Rewrite all of the records, swapping every "series" for "data lines" and keeping everything else unchanged. Omit the pictures.

┌─ DATA FOR PROCESSING

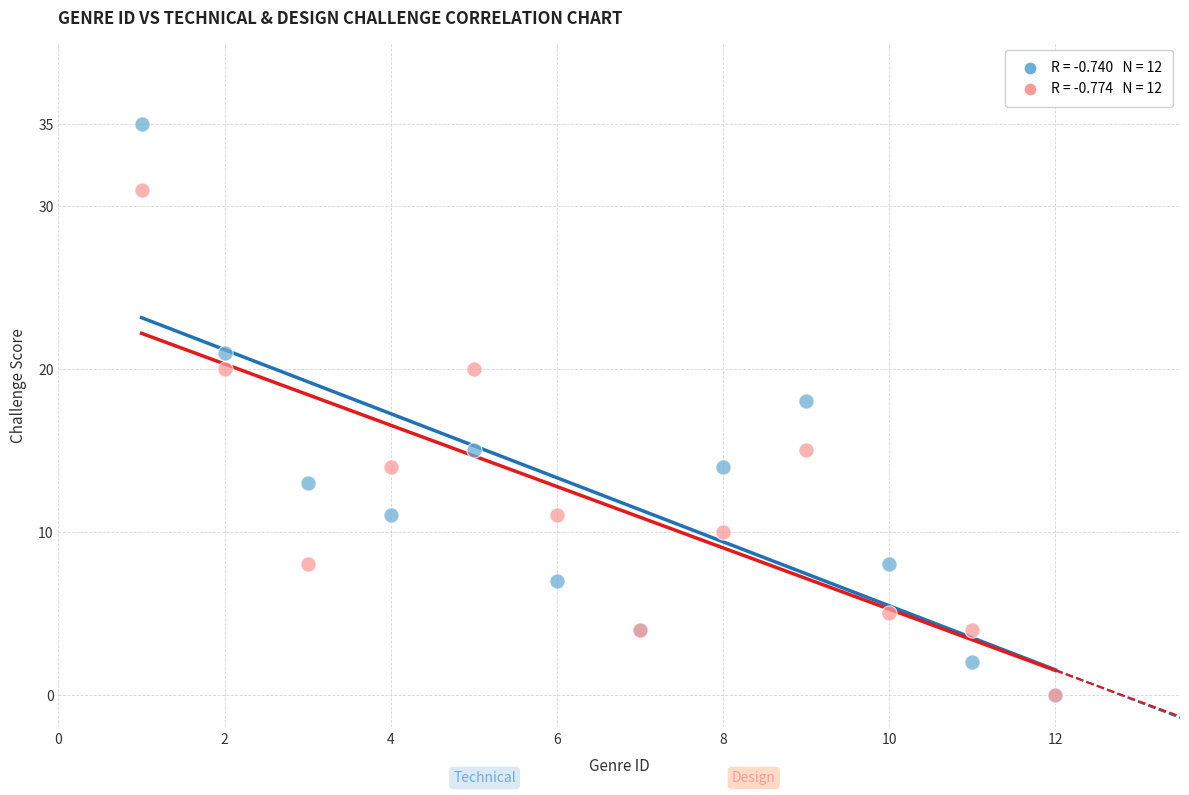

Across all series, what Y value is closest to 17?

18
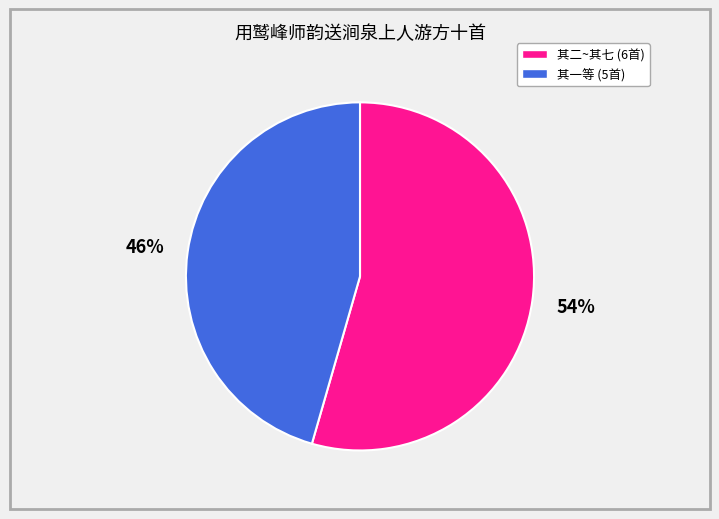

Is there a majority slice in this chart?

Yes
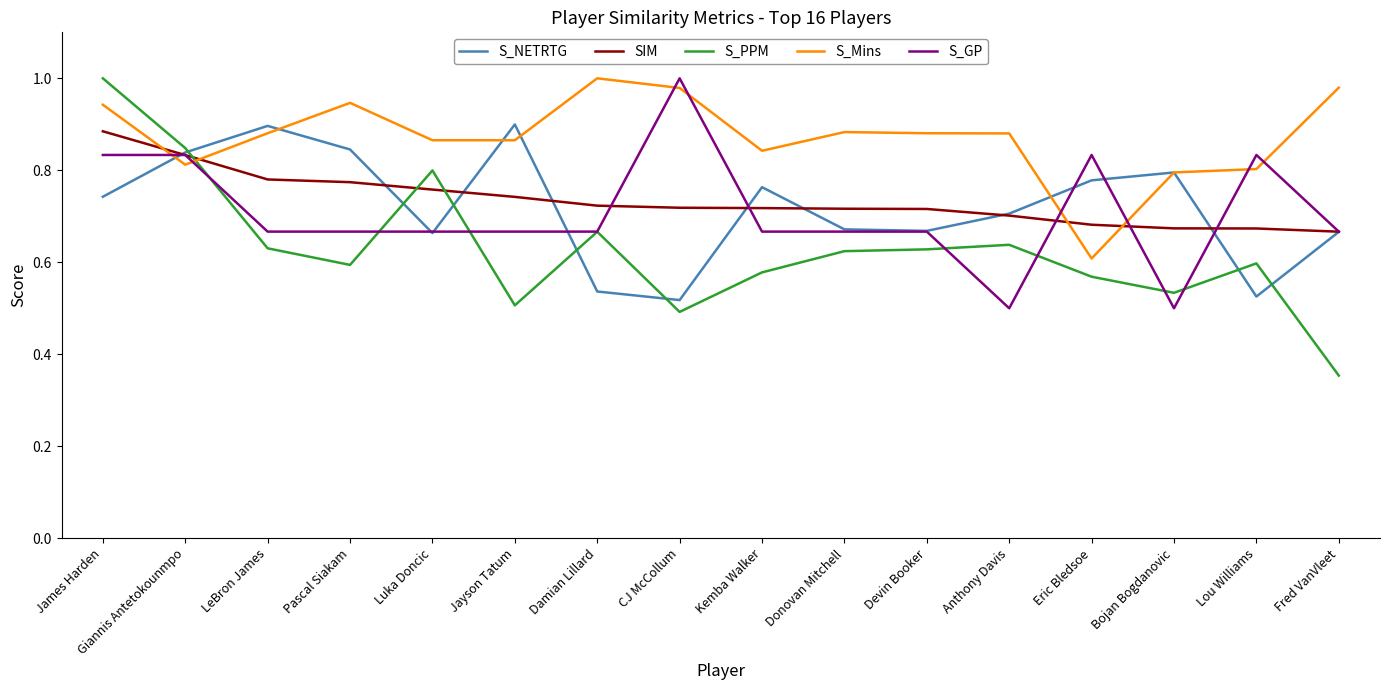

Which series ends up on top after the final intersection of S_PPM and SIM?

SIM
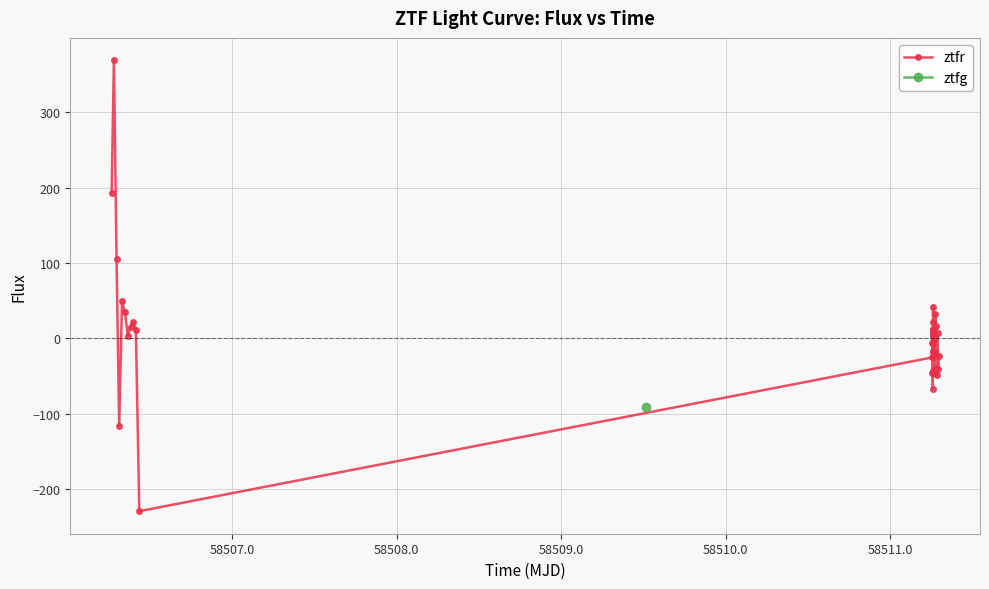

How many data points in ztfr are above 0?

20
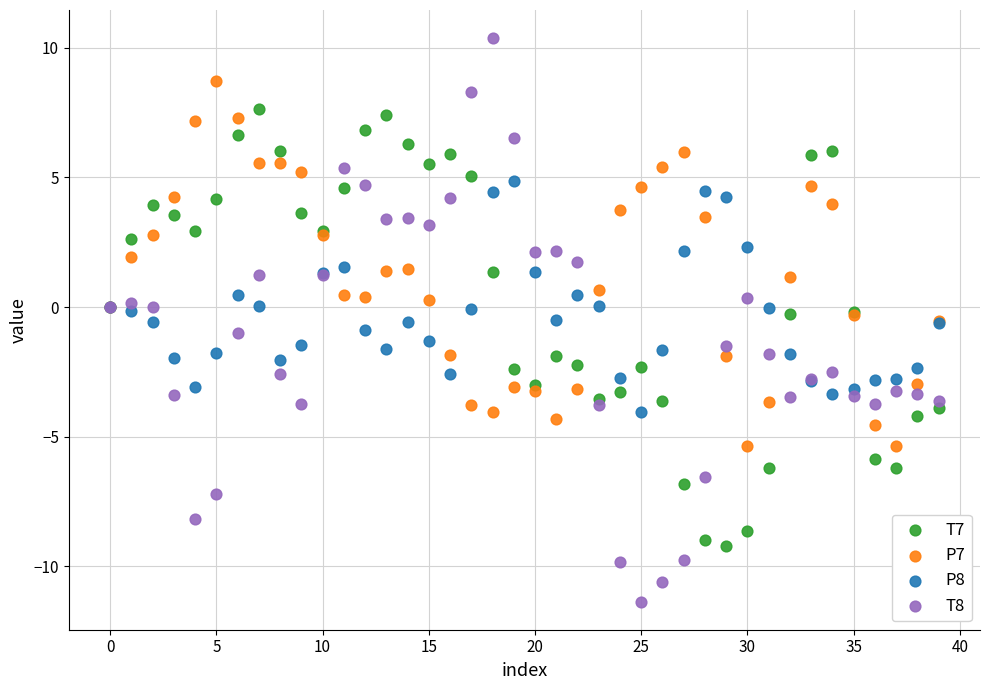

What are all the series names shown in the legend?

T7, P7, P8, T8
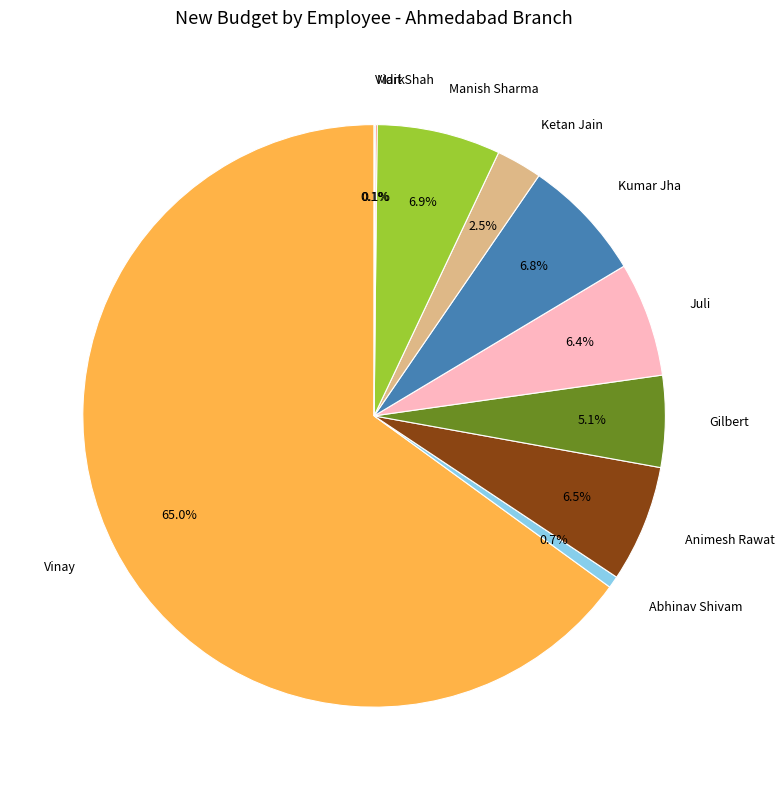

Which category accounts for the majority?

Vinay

└─

| TASK RESPONSE |
Across all data lines, what Y value is closest to 17?

18

Is there a majority slice in this chart?

Yes

Which data lines ends up on top after the final intersection of S_PPM and SIM?

SIM

How many data points in ztfr are above 0?

20

What are all the data lines names shown in the legend?

T7, P7, P8, T8

Which category accounts for the majority?

Vinay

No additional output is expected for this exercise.